German nobleman (1695–1766)

Count Christian Karl Reinhard of Leiningen-Dagsburg-Falkenburg (17 July 1695, Mülheim an der Ruhr - 17 November 1766, Heidesheim am Rhein) was a German nobleman.

==Life==
Christian Karl Reinhard was the son of John, Count of Leiningen-Dagsburg-Falkenburg, and his wife, Countess Johanna Magdalene of Hanau-Lichtenberg.

After the early death of the father's Christian guardian, Count Council and Commissioner John Arnold Kielmann, he was invested in June 1701, by Elector Palatine Johann Wilhelm with the Lordship of Broich. His family soon left because of the threat of the War of the Spanish Succession to Schloss Broich.

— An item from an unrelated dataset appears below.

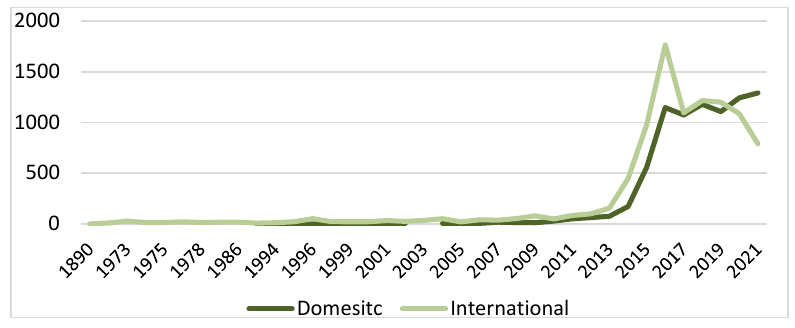
Figure 1. Trend of patent applications for self-balancing vehicles. Table 1. Number of different patent types of self-balancing vehicles at home and abroad.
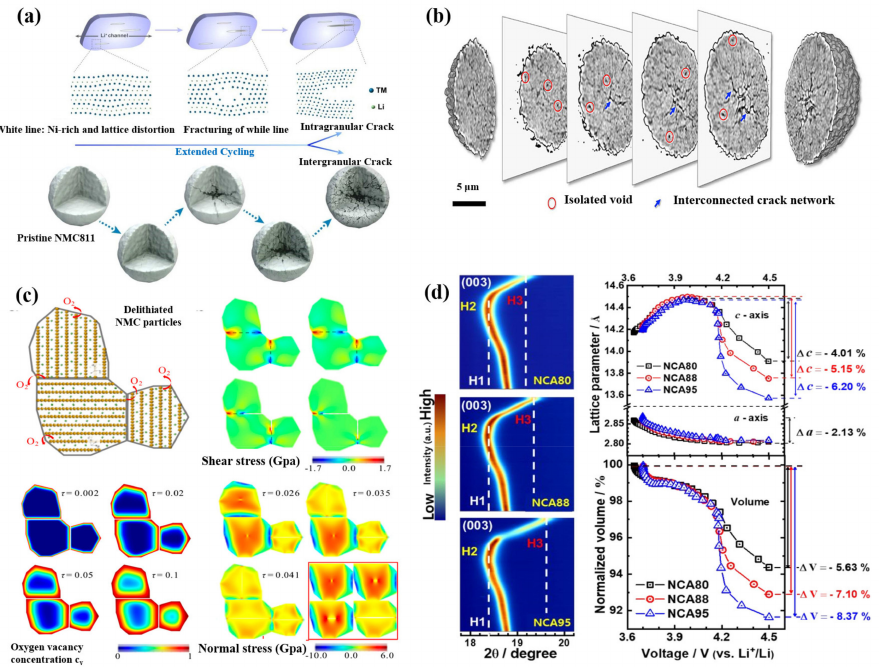
Figure 5. ( a ) Microstructure characteristics of intragranular and intergranular cracks.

== Marriage and children ==
Christian Karl Reinhard married on 27 November 1726 in Mettenheim, to Countess Katharina Polyxena of Solms-Rödelheim, and had the following children:

- Johann Karl Ludwig of Leiningen-Dagsburg-Falkenburg (6 October 1727, Heidenheim – 20 March 1734)
- Countess Maria Louise Albertine of Leiningen-Dagsburg-Falkenburg (16 March 1729, Heidenheim – 11 March 1818, Neustrelitz); married on 16 March 1748 Prince George William of Hesse-Darmstadt (11 July 1722 – 21 June 1782)
- Countess Polyxene Wilhelmine of Leiningen-Dagsburg-Falkenburg (8 August 1730, Castle Heidenheim – 21 March 1800); married on 27 March 1752, Count Ludwig Emich of Leiningen (22 December 1709 – 23 September 1766)
- Countess Sophie Charlotte Franziska of Leiningen-Dagsburg-Falkenburg (28 October 1731, Castle Heidenheim – 20 January 1781)
- Countess Alexandrine of Leiningen-Dagsburg-Falkenburg (25 November 1732, Frankfurt am Main – 4 October 1809); married on 25 October 1770 in Frankfurt am Main, Heinrich XI, Prince Reuss of Greiz (18 March 1722 – 28 June 1800)
- Countess Caroline Felizitas of Leiningen-Dagsburg-Falkenburg (22 May 1734, Heidenheim – 8 May 1810, Frankfurt am Main); married 16 April 1760, Charles William, Prince of Nassau-Usingen (9 November 1735 – 17 May 1803) and had issue.